Греков, до эллинизма, спасала если не религиозная, то эстетически-врожденная аксиома благого конца – меры: все, что прекрасно, здесь, на земле, ограничено, замкнуто, закончено; вольно стремится к своему концу и пределу; красота есть человечески-божественное явление Конца. Вот почему воля к прекрасному связана у греков с волей к трагическому, с «любовью к року», amor fati: кто родился, принял начало – жизнь, тот принял и конец – смерть; вот почему греки создали столь непонятное нам слово apeiron, «бесконечное» – «неиспытуемое», то, чего нельзя и не должно пытать, познавать; хаотически-безвидное, безóбразное и безобразное. Наша оценка здесь опрокинута: конец лучше бесконечности. В греческом искусстве эсхатология – начало эстетики, а в греческой мистерии – начало религии.
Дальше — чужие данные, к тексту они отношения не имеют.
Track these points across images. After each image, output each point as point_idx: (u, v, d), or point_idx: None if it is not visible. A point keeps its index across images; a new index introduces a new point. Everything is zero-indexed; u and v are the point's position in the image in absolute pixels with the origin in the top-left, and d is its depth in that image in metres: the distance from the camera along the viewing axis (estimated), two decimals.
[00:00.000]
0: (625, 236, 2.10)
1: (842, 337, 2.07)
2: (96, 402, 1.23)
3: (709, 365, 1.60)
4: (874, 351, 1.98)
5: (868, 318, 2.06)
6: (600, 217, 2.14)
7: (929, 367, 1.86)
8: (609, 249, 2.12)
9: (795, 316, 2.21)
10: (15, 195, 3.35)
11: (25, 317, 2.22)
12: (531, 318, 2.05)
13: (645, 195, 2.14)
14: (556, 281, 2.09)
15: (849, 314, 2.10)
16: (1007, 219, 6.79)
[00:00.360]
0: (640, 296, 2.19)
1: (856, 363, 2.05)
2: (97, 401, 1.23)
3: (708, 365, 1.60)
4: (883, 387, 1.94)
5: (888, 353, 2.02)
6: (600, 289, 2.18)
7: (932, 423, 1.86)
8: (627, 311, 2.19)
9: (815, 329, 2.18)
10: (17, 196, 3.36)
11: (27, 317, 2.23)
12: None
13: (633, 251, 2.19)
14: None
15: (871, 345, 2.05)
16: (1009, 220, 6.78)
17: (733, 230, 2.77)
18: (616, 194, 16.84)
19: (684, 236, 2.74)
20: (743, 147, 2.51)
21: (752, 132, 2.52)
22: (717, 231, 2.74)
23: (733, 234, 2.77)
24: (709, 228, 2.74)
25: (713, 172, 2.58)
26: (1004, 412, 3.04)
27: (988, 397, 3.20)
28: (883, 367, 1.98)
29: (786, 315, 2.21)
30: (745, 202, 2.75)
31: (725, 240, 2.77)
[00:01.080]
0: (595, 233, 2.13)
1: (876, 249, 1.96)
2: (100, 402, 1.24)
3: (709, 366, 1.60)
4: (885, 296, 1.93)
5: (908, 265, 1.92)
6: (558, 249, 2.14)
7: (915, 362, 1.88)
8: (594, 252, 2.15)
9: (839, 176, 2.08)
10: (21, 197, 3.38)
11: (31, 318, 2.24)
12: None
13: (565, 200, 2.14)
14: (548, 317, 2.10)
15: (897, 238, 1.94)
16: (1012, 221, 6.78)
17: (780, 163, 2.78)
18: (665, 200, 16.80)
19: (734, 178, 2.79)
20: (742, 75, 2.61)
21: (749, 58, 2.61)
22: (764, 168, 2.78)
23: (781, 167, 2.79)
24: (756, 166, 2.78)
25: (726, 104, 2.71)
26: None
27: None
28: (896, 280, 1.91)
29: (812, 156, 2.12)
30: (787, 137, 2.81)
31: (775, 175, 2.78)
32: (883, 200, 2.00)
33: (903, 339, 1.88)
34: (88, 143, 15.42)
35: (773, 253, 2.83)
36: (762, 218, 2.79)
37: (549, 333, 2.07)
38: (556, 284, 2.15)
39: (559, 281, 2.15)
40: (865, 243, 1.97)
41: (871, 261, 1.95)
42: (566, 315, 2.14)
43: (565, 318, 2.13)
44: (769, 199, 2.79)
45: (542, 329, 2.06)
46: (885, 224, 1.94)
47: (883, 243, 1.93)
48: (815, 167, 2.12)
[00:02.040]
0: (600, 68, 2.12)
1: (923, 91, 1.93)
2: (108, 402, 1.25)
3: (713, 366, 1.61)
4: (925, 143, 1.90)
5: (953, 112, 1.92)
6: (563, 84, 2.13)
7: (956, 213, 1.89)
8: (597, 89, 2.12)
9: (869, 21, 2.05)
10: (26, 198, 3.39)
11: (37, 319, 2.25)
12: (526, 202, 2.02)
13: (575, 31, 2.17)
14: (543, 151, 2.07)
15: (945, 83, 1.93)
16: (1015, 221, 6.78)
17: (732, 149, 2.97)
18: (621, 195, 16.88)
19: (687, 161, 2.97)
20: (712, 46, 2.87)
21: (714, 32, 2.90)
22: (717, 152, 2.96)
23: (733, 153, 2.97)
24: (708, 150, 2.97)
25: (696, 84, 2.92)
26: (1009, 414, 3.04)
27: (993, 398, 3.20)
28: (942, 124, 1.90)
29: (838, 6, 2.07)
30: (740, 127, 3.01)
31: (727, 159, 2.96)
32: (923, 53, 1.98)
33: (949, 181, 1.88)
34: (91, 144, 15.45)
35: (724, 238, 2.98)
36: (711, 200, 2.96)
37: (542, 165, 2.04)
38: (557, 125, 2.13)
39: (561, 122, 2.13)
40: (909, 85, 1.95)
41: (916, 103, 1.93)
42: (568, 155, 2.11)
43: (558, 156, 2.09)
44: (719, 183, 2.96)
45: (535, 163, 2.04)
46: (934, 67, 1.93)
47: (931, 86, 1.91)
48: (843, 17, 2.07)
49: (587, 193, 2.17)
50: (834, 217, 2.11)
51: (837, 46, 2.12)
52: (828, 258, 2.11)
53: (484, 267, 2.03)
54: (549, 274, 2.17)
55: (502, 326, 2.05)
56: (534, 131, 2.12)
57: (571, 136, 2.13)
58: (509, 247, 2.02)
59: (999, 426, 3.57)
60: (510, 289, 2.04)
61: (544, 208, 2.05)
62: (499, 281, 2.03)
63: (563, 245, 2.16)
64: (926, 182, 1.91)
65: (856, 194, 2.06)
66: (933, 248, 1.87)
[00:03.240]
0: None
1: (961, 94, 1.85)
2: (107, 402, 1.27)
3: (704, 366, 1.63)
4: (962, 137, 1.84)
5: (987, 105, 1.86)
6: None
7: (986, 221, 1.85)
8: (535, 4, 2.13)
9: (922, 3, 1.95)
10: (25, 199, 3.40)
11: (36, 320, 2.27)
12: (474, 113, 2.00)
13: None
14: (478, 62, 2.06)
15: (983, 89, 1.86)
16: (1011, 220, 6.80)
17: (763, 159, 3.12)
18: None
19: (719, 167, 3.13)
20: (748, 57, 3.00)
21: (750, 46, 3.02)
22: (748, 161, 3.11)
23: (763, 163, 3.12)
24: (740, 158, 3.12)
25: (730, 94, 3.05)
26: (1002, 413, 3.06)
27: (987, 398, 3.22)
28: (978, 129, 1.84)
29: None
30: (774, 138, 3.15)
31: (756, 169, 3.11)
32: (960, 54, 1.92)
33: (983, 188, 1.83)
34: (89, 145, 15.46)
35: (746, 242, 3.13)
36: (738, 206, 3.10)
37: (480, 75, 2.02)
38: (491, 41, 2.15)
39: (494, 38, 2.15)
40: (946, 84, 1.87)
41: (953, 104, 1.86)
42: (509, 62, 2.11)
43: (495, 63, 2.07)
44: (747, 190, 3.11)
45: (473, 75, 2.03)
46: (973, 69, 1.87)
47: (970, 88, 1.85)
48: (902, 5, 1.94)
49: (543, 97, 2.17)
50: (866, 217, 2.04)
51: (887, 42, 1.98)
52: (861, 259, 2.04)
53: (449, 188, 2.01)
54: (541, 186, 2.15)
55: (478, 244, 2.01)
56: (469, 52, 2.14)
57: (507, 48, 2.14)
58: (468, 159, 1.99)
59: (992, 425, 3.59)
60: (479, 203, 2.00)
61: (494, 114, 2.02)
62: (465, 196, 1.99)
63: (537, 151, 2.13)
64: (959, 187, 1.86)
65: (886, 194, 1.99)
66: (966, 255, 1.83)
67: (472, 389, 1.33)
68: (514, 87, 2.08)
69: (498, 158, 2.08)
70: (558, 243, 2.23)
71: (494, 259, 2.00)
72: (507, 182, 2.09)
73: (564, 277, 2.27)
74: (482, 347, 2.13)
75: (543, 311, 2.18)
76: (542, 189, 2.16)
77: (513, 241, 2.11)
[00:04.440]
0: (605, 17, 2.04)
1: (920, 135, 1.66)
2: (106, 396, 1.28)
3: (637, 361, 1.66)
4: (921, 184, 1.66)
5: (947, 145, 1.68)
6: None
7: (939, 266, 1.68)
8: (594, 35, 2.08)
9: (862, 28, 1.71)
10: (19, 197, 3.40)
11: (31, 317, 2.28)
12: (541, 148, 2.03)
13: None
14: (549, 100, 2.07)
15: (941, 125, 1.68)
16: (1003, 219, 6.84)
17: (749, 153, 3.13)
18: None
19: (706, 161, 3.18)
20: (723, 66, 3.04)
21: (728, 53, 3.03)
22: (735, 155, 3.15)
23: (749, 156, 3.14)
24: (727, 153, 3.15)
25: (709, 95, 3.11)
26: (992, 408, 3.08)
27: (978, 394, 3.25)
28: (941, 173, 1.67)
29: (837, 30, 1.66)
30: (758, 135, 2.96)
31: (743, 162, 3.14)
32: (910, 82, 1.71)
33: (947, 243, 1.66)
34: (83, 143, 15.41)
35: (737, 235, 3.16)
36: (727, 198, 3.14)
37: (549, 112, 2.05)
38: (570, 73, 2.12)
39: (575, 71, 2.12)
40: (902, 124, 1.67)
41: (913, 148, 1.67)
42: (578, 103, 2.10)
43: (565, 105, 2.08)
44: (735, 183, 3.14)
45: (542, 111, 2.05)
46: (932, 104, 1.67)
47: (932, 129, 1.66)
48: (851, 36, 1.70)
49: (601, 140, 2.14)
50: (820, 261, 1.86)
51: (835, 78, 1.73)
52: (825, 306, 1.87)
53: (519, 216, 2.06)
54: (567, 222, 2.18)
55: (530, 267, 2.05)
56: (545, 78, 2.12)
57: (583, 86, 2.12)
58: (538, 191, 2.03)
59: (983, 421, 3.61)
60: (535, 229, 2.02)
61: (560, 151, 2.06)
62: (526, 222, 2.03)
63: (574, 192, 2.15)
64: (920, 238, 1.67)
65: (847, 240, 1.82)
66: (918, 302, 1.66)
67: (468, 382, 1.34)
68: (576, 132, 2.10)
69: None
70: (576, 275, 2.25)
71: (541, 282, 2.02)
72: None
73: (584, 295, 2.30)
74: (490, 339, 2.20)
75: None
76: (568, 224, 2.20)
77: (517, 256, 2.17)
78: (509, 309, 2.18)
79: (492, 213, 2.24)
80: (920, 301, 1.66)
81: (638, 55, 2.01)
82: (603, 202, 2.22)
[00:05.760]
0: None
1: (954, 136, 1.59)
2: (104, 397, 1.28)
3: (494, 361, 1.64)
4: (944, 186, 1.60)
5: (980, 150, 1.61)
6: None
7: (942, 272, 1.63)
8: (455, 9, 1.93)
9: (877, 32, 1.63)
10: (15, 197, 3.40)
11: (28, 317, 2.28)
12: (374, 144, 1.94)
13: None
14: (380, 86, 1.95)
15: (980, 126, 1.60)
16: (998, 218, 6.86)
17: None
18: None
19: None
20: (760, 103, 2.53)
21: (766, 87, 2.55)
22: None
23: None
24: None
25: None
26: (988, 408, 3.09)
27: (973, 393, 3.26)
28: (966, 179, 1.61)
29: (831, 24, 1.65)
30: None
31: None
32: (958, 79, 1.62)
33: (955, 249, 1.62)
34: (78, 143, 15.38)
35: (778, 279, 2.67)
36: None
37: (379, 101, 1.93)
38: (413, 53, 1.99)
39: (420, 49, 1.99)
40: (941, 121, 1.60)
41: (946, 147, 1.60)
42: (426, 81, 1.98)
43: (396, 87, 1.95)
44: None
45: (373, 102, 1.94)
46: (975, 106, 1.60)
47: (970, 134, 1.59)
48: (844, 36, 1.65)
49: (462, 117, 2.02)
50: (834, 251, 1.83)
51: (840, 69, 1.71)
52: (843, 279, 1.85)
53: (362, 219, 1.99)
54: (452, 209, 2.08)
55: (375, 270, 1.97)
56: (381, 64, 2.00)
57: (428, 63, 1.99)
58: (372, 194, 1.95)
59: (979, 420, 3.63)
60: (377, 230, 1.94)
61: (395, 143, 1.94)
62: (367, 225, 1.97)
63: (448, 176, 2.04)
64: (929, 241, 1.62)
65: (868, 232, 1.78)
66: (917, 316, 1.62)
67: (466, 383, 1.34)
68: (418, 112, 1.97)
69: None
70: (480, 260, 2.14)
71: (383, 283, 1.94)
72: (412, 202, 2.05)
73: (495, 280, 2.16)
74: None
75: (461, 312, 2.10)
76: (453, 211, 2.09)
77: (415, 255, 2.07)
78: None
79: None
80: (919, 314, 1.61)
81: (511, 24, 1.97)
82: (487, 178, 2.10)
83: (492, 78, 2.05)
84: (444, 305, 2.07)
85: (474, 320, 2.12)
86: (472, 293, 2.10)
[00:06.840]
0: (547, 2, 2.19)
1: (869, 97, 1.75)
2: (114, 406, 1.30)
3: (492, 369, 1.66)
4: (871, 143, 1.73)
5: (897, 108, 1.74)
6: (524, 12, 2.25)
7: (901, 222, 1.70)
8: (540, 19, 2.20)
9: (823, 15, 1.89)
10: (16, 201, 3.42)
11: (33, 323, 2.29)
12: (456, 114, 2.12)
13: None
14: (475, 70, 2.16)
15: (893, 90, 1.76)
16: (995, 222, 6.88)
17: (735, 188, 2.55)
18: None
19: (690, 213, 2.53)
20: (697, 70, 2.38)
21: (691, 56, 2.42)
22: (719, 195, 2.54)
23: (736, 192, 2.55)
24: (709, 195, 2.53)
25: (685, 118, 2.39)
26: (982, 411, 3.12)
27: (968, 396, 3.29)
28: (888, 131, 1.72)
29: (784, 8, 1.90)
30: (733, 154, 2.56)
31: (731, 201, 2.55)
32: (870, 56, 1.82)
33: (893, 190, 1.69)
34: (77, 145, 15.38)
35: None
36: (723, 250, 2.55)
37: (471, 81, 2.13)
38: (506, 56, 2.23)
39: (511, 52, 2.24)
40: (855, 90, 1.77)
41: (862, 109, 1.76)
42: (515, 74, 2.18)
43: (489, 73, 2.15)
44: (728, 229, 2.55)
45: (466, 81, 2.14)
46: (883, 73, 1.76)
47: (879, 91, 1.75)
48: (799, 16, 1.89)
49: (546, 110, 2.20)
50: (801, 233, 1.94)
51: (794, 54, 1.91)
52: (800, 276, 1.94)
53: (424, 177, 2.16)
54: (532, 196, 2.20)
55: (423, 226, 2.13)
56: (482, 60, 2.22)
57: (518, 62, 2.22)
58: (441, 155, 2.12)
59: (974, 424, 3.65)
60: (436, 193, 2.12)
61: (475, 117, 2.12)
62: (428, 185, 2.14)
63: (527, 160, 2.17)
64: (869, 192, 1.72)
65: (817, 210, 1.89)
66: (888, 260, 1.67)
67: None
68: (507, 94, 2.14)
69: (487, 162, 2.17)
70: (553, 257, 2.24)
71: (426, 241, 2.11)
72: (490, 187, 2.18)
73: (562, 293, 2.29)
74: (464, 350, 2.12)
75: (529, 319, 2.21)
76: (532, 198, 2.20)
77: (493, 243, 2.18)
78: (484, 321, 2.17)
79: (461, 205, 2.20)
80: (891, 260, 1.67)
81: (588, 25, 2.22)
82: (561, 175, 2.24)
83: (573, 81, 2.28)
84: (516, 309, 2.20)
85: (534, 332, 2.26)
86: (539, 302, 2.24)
Личность бесконечна только в нездешней, трансцендентной возможности, а в здешней, эмпирической действительности – ограничена, замкнута: лицо духовное, так же как плотское, определяемое чертами, концами, пределами, есть тоже человечески-божественное явление Конца; быть бесконечным здесь, на земле, значит быть безличным. Наша воля к земной бесконечности есть тайная воля к безличности.
В возможно истинную гипотезу бесконечной мировой эволюции мы включаем заведомо ложную теорию бесконечного земного прогресса: мы хорошо знаем, что земной мир конечен, как в пространстве, так и во времени; если имел начало, то будет иметь и конец.
Но мы не знаем, когда, и, делая эту неизвестность коэффициентом прогресса, мы возводим его на степень Абсолюта, как бы самого Божественного Промысла, и нет таких человеческих жертв, которых бы этот Абсолют не требовал.
Если вторая всемирная война будет самоистреблением человечества, то этого потребует он же, «бесконечный прогресс», самый кровавый из всех Молохов.
От него-то и освобождает эсхатология, метод религиозно-исторического познания, не менее точный, чем все научные методы. Чтобы понять середину – всемирную историю, надо видеть ее начало и конец; чтобы понять смысл пути, надо видеть, откуда и куда он ведет.
Первое знание, данное человеку: «я», бытие внутреннего мира, личности – психология, в самом широком смысле; второе знание: «не-я», бытие внешнего мира – космология; третье: конец «я» и «не-я» – эсхатология. Все эти три знания одинаково точны, но не одинаково легки: самое легкое – первое, третье – самое трудное.
Вся культура, или, вернее, «цивилизация», движется в среднем – в космологии; вся религия – в крайнем – в эсхатологии.